In part, this is an effort to curry favor with older Cuban voters in south Florida with out-and-out red-baiting. But it also expresses the genuine fear of socialism that animates the entire US ruling elite, particularly after the 13 million votes cast for Sanders in the 2016 primaries, reinforced by opinion polls showing that young people in America have a more favorable attitude to socialism than to capitalism.
While Gillum himself has chosen to ignore the claims that he is a socialist—and he has not been compelled to address the issue directly because debates with DeSantis have been postponed due to Hurricane Michael—one of his campaign organizers has chosen to fire back with redbaiting charges of her own.

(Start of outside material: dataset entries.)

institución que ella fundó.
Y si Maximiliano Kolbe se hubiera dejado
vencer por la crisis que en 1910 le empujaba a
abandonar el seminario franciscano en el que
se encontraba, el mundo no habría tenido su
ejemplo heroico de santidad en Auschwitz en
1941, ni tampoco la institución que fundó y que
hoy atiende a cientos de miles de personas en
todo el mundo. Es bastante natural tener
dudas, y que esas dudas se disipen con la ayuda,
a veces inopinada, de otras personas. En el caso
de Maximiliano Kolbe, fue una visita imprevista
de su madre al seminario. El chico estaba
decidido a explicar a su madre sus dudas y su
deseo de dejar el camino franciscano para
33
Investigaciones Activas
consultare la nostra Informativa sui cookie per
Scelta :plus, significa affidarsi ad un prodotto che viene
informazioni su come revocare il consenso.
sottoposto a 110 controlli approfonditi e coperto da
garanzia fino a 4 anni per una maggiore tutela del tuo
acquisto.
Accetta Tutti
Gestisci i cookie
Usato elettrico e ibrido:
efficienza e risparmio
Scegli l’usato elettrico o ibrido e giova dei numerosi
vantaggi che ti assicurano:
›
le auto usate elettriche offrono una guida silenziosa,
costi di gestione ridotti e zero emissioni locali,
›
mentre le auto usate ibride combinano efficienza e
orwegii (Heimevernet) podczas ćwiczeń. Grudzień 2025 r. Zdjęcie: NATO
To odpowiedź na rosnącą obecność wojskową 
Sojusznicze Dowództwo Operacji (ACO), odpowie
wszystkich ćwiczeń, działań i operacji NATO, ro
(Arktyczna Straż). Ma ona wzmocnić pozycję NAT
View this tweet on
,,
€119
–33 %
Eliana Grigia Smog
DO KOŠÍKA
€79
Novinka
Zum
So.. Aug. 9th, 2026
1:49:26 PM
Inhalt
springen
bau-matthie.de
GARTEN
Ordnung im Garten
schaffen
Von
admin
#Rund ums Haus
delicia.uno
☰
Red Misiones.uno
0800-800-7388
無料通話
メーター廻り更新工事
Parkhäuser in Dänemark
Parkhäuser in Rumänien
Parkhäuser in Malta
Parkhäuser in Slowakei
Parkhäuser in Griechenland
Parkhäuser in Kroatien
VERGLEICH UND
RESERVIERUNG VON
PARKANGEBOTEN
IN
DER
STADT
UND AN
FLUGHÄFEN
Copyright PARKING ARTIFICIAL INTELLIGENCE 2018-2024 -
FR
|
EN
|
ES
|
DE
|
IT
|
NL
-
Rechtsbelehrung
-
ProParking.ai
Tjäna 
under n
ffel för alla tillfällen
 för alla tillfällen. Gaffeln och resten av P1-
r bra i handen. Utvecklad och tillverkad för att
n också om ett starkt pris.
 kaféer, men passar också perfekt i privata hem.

The leader of Venezuelans for Gillum vilified DeSantis for accepting $75,000 in campaign contributions from Sunshine Gasoline, which has a tenuous connection to CITGO, owned by the Petróleos de Venezuela, the national oil company of the Bolivarian Republic of Venezuela. She tweeted about the DeSantis campaign: “They come to Miami, lie and exploit the suffering of people who have fled socialist dictatorships, but yes, they happily accept dirty money from Venezuela. A total hypocrisy.”
This response of the Democratic Party, to respond to red-baiting with red-baiting, shows how frightened the ruling elites are that workers and young people are looking more favorably on socialism. It underscores that so-called progressive candidates in the Democratic Party are just as ardent defenders of capitalism as the ultra-right Trump lovers in the Republican Party.